= WHAT IS NEEDED =
A faithful, complete copy of the records is required.

*** DATASET ***

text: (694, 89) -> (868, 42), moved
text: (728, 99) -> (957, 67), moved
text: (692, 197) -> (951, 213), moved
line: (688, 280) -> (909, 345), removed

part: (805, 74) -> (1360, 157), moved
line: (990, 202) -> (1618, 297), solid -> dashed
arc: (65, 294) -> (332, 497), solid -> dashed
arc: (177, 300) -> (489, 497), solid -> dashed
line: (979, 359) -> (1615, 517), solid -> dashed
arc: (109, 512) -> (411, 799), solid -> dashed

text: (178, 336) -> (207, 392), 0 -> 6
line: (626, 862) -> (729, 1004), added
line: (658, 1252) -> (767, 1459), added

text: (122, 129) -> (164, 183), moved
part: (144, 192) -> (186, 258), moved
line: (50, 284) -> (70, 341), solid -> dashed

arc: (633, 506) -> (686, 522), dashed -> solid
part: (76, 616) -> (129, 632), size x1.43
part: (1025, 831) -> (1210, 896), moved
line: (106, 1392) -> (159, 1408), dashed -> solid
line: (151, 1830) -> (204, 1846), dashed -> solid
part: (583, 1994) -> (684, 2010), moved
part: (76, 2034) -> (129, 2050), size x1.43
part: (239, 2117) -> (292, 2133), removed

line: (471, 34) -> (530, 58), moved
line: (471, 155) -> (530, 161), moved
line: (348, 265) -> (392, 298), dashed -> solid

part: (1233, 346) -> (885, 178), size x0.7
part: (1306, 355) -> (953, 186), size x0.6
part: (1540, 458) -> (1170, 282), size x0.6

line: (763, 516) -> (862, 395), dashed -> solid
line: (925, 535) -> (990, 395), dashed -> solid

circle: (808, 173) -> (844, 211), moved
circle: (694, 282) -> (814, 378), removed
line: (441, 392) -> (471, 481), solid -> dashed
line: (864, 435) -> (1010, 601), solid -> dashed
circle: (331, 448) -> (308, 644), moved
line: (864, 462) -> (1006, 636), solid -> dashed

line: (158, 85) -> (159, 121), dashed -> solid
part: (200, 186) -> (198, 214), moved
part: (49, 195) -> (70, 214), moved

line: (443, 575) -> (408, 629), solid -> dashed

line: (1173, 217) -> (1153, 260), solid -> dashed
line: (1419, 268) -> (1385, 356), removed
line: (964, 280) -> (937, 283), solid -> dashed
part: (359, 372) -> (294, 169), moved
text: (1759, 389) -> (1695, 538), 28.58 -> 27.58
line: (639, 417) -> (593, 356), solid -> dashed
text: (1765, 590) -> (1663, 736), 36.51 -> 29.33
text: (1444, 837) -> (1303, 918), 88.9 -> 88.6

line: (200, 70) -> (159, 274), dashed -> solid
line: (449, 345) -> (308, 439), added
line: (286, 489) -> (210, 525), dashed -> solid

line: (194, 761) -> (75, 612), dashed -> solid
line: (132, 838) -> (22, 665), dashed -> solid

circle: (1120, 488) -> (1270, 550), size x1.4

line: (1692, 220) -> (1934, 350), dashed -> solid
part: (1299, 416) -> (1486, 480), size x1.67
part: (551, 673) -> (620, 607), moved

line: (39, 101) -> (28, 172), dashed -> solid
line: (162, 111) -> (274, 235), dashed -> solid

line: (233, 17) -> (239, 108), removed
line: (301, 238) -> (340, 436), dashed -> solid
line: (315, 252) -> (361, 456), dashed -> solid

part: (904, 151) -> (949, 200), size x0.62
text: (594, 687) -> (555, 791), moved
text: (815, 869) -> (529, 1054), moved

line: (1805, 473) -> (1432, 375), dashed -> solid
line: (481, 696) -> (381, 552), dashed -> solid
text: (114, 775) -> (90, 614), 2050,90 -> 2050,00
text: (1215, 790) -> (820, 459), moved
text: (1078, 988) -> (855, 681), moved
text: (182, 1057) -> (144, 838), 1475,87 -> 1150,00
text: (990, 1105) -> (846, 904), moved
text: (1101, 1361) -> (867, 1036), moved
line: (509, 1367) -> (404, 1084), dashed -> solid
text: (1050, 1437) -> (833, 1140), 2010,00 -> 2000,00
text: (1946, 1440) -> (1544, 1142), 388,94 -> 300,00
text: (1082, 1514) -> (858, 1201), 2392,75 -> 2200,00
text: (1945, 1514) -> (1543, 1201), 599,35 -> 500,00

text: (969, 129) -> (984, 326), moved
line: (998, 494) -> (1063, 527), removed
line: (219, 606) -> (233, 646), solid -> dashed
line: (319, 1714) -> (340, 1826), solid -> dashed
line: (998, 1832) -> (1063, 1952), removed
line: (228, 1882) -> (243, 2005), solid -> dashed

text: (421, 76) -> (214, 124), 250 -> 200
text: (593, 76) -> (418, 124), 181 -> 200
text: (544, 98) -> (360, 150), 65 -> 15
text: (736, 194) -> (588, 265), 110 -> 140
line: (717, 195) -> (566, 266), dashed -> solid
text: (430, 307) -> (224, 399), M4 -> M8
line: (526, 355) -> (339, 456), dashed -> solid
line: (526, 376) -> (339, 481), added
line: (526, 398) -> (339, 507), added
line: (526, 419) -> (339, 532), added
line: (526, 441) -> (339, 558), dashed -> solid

*** End of DATASET ***

= SOLUTION BELOW =
text: (694, 89) -> (868, 42), moved
text: (728, 99) -> (957, 67), moved
text: (692, 197) -> (951, 213), moved
line: (688, 280) -> (909, 345), removed

part: (805, 74) -> (1360, 157), moved
line: (990, 202) -> (1618, 297), solid -> dashed
arc: (65, 294) -> (332, 497), solid -> dashed
arc: (177, 300) -> (489, 497), solid -> dashed
line: (979, 359) -> (1615, 517), solid -> dashed
arc: (109, 512) -> (411, 799), solid -> dashed

text: (178, 336) -> (207, 392), 0 -> 6
line: (626, 862) -> (729, 1004), added
line: (658, 1252) -> (767, 1459), added

text: (122, 129) -> (164, 183), moved
part: (144, 192) -> (186, 258), moved
line: (50, 284) -> (70, 341), solid -> dashed

arc: (633, 506) -> (686, 522), dashed -> solid
part: (76, 616) -> (129, 632), size x1.43
part: (1025, 831) -> (1210, 896), moved
line: (106, 1392) -> (159, 1408), dashed -> solid
line: (151, 1830) -> (204, 1846), dashed -> solid
part: (583, 1994) -> (684, 2010), moved
part: (76, 2034) -> (129, 2050), size x1.43
part: (239, 2117) -> (292, 2133), removed

line: (471, 34) -> (530, 58), moved
line: (471, 155) -> (530, 161), moved
line: (348, 265) -> (392, 298), dashed -> solid

part: (1233, 346) -> (885, 178), size x0.7
part: (1306, 355) -> (953, 186), size x0.6
part: (1540, 458) -> (1170, 282), size x0.6

line: (763, 516) -> (862, 395), dashed -> solid
line: (925, 535) -> (990, 395), dashed -> solid

circle: (808, 173) -> (844, 211), moved
circle: (694, 282) -> (814, 378), removed
line: (441, 392) -> (471, 481), solid -> dashed
line: (864, 435) -> (1010, 601), solid -> dashed
circle: (331, 448) -> (308, 644), moved
line: (864, 462) -> (1006, 636), solid -> dashed

line: (158, 85) -> (159, 121), dashed -> solid
part: (200, 186) -> (198, 214), moved
part: (49, 195) -> (70, 214), moved

line: (443, 575) -> (408, 629), solid -> dashed

line: (1173, 217) -> (1153, 260), solid -> dashed
line: (1419, 268) -> (1385, 356), removed
line: (964, 280) -> (937, 283), solid -> dashed
part: (359, 372) -> (294, 169), moved
text: (1759, 389) -> (1695, 538), 28.58 -> 27.58
line: (639, 417) -> (593, 356), solid -> dashed
text: (1765, 590) -> (1663, 736), 36.51 -> 29.33
text: (1444, 837) -> (1303, 918), 88.9 -> 88.6

line: (200, 70) -> (159, 274), dashed -> solid
line: (449, 345) -> (308, 439), added
line: (286, 489) -> (210, 525), dashed -> solid

line: (194, 761) -> (75, 612), dashed -> solid
line: (132, 838) -> (22, 665), dashed -> solid

circle: (1120, 488) -> (1270, 550), size x1.4

line: (1692, 220) -> (1934, 350), dashed -> solid
part: (1299, 416) -> (1486, 480), size x1.67
part: (551, 673) -> (620, 607), moved

line: (39, 101) -> (28, 172), dashed -> solid
line: (162, 111) -> (274, 235), dashed -> solid

line: (233, 17) -> (239, 108), removed
line: (301, 238) -> (340, 436), dashed -> solid
line: (315, 252) -> (361, 456), dashed -> solid

part: (904, 151) -> (949, 200), size x0.62
text: (594, 687) -> (555, 791), moved
text: (815, 869) -> (529, 1054), moved

line: (1805, 473) -> (1432, 375), dashed -> solid
line: (481, 696) -> (381, 552), dashed -> solid
text: (114, 775) -> (90, 614), 2050,90 -> 2050,00
text: (1215, 790) -> (820, 459), moved
text: (1078, 988) -> (855, 681), moved
text: (182, 1057) -> (144, 838), 1475,87 -> 1150,00
text: (990, 1105) -> (846, 904), moved
text: (1101, 1361) -> (867, 1036), moved
line: (509, 1367) -> (404, 1084), dashed -> solid
text: (1050, 1437) -> (833, 1140), 2010,00 -> 2000,00
text: (1946, 1440) -> (1544, 1142), 388,94 -> 300,00
text: (1082, 1514) -> (858, 1201), 2392,75 -> 2200,00
text: (1945, 1514) -> (1543, 1201), 599,35 -> 500,00

text: (969, 129) -> (984, 326), moved
line: (998, 494) -> (1063, 527), removed
line: (219, 606) -> (233, 646), solid -> dashed
line: (319, 1714) -> (340, 1826), solid -> dashed
line: (998, 1832) -> (1063, 1952), removed
line: (228, 1882) -> (243, 2005), solid -> dashed

text: (421, 76) -> (214, 124), 250 -> 200
text: (593, 76) -> (418, 124), 181 -> 200
text: (544, 98) -> (360, 150), 65 -> 15
text: (736, 194) -> (588, 265), 110 -> 140
line: (717, 195) -> (566, 266), dashed -> solid
text: (430, 307) -> (224, 399), M4 -> M8
line: (526, 355) -> (339, 456), dashed -> solid
line: (526, 376) -> (339, 481), added
line: (526, 398) -> (339, 507), added
line: (526, 419) -> (339, 532), added
line: (526, 441) -> (339, 558), dashed -> solid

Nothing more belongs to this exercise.